── PASSAGE ──
Dear Chemical Engg Guru Mr Art,
First of all hats off to your reply and tonns of thanks for your precise comments.Yes I am enjoying Algeria and the people here and the most importantly the exposure to the Gas Processing ( In India we don't have LNG- for this reason I am so luck to have this exposure).
Now I am giving you the details of the the Regenerator O/H stream compositions and conditions which are as below-

Regenerator Ovh Off Gas

Temperature - 36 C
Pressure - 1.55 Bar (abs)
Mass Flow - 32670 Kg/hr

Comosition (Mol Fraction basis)

Helium - 0.00
Nitrogen - 0.000130
Methane - 0.023650
Ethane - 0.004222
Propane - 0.000842
i-C4 - 0.000065
n-C4 - 0.000091
i-C5 - 0.000009
n-C5 - 0.000004
n-C6 - 0.00
Benzene - 0.000013
Toluene - 0.000013
CO2 - 0.933377
Water - 0.037584
aMDEA - 0.00

Now I want to use CO2 from the above stream which is 93% pure the H2O I was able to remove by feeding this stream to the compressor and subseqently sending the compressor discharge to the K.O. Drum but the other impurities still remain as it is and I don't have any idea regarding the removal process e.g. any adsorbent which can retain these imurities and allowing the only CO2 to pass through.
───
## WORK INSTRUCTIONS:
- a) In the post on regenerator off gas, rewrite the part from "Dear Chemical Engg" up to and including "(Mol Fraction basis)", substituting "Stripper" for "Regenerator".
- b) What pressure does the post give for the regenerator overhead off gas?
The rows below come from a different source than the post.
── MATERIAL SHOWN ──
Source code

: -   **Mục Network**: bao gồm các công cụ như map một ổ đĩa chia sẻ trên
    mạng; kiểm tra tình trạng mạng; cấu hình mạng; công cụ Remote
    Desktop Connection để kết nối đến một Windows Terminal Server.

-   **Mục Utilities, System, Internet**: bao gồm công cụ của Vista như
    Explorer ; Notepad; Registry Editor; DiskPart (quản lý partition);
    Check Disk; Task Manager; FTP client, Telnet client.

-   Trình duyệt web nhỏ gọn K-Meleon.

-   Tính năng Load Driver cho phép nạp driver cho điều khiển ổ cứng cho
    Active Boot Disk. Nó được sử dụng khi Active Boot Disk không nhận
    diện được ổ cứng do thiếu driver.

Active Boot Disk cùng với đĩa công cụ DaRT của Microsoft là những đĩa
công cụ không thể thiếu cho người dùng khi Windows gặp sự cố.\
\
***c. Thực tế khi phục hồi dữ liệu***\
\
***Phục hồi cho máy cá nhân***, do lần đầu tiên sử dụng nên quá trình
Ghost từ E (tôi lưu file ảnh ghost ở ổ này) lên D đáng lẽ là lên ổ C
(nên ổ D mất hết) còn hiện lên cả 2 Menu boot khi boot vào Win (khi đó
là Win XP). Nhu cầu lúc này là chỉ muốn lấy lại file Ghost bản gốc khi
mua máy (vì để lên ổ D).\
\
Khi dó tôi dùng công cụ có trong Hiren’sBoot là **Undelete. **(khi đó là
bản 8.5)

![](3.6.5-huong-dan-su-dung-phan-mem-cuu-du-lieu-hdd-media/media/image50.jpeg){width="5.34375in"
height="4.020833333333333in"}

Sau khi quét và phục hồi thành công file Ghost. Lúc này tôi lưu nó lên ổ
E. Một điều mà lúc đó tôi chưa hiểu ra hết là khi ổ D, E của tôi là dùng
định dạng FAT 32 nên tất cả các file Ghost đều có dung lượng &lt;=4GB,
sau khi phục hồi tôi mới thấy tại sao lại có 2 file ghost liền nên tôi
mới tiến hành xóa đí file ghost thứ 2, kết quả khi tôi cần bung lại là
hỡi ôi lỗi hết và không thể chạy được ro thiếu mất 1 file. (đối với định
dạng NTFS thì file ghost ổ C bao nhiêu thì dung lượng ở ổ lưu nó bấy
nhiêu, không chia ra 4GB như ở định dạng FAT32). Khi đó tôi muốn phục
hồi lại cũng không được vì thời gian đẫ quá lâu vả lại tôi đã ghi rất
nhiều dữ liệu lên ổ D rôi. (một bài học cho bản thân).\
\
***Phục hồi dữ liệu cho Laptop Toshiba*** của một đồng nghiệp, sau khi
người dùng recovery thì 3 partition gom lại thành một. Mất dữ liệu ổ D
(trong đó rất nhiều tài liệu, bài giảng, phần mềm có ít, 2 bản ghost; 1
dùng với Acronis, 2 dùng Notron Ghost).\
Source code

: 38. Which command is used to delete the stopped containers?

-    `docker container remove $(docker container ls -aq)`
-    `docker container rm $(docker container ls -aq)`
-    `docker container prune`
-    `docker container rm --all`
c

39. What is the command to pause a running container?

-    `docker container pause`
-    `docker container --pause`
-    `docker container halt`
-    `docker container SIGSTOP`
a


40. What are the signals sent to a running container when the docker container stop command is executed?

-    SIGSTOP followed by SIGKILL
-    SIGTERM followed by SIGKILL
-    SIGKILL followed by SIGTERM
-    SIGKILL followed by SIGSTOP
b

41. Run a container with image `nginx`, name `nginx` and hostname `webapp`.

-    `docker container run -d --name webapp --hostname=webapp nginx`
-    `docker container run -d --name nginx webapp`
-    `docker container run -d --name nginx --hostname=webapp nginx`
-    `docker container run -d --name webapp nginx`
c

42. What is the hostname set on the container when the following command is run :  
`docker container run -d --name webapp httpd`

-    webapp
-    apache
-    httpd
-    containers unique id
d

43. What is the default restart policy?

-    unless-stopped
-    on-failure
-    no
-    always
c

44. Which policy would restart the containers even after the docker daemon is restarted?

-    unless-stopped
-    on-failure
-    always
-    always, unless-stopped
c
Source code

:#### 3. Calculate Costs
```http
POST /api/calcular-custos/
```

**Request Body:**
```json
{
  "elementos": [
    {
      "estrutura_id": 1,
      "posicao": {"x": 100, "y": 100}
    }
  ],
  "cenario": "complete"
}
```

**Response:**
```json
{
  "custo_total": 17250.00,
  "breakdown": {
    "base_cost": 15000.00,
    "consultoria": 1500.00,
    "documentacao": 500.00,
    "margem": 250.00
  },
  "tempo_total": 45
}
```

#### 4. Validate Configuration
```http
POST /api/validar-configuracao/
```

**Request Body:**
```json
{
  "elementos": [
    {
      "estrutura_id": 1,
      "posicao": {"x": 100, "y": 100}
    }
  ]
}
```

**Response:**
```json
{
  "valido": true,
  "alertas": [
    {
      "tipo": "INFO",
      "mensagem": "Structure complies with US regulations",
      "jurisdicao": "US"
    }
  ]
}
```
───
## LIST OF SOLUTIONS:
- a)
Dear Chemical Engg Guru Mr Art,
First of all hats off to your reply and tonns of thanks for your precise comments.Yes I am enjoying Algeria and the people here and the most importantly the exposure to the Gas Processing ( In India we don't have LNG- for this reason I am so luck to have this exposure).
Now I am giving you the details of the the Stripper O/H stream compositions and conditions which are as below-

Stripper Ovh Off Gas

Temperature - 36 C
Pressure - 1.55 Bar (abs)
Mass Flow - 32670 Kg/hr

Comosition (Mol Fraction basis)

- b) 1.55 bar (abs)